First problem: beyond her function as detective, we are given zero insight into Lucy's character. She's just a placeholder. What does *she* think about opera, for example? Detective stories are about detectives, as people, and this one doesn't make Lucy a real person.

Second problem: show, don't tell. Lucy draws conclusions from her environment; but most of these are conclusions *we* should draw from what Lucy sees. Either give us Lucy's conclusions or let us draw our own--but don't do both.

Third problem: editing and punctuation. It's just all over the place. Homophone word choices, lack of commas when needed, malapropisms such as "think the worse" of someone rather than "think the worst," etc. Try reading the story aloud to get the cadence of speech right.

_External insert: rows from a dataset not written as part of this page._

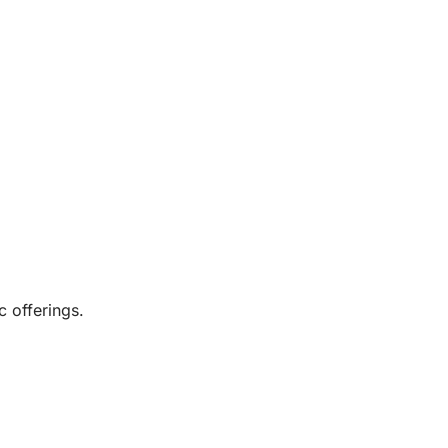
c offerings.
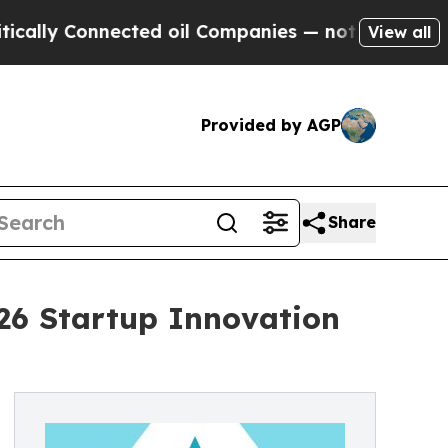
y Connected oil Companies — not Taxpayers — the
View all
Provided by AGP
Share
026 Startup Innovation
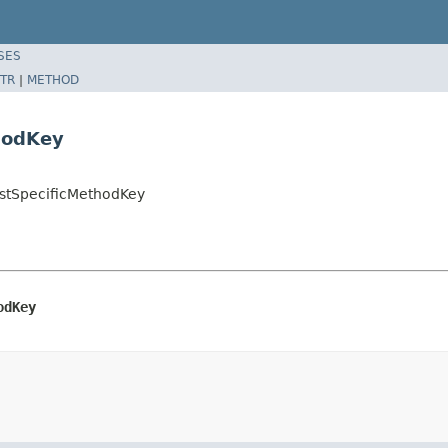
SES
TR
|
METHOD
hodKey
ostSpecificMethodKey
odKey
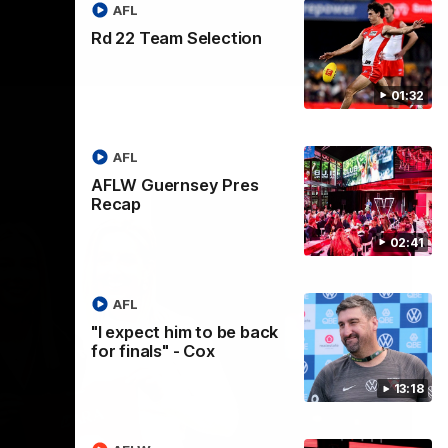
AFL
Rd 22 Team Selection
01:32
AFL
AFLW Guernsey Pres
Recap
02:41
AFL
"I expect him to be back
for finals" - Cox
13:18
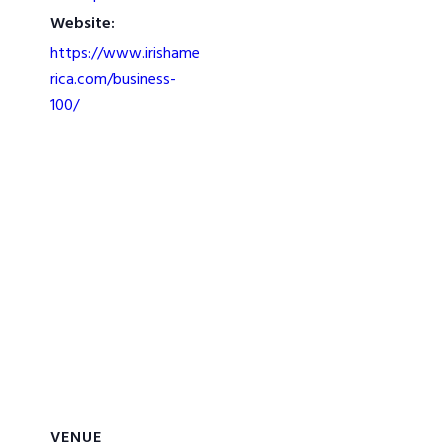
Website:
https://www.irishame
rica.com/business-
100/
VENUE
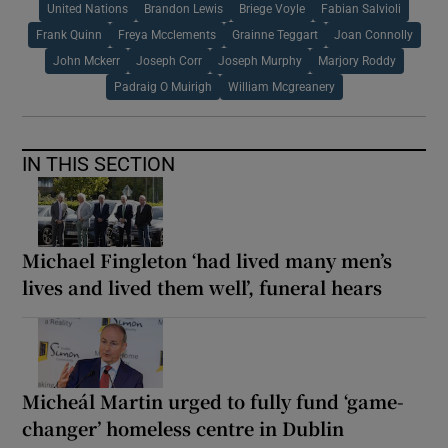
United Nations
Brandon Lewis
Briege Voyle
Fabian Salvioli
Frank Quinn
Freya Mcclements
Grainne Teggart
Joan Connolly
John Mckerr
Joseph Corr
Joseph Murphy
Marjory Roddy
Padraig O Muirigh
William Mcgreanery
IN THIS SECTION
Michael Fingleton ‘had lived many men’s
lives and lived them well’, funeral hears
Micheál Martin urged to fully fund ‘game-
changer’ homeless centre in Dublin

Fourth problem: much, much too long in all the wrong places. The first chapter is at least twice as long--really, more than that--as it needs to be. We need to know a few pieces of information: Stella is a tough 40yo wife trying to save her marriage, her husband runs a chemical company, she thinks he's cheating because he bought flowers, Lucy takes the job. All of this could be done in two of 48 pages, but it takes six--and it still doesn't tell us anything about Lucy. Throughout the story, there's way too much text used up with social business.

To Mr. Moon's credit, once the action part of the story gets going, it's much better. It's just that the setup and the initial investigation need to be cut way down and thoroughly re-edited. And we really need a sense of who Lucy is, if we're to root for her.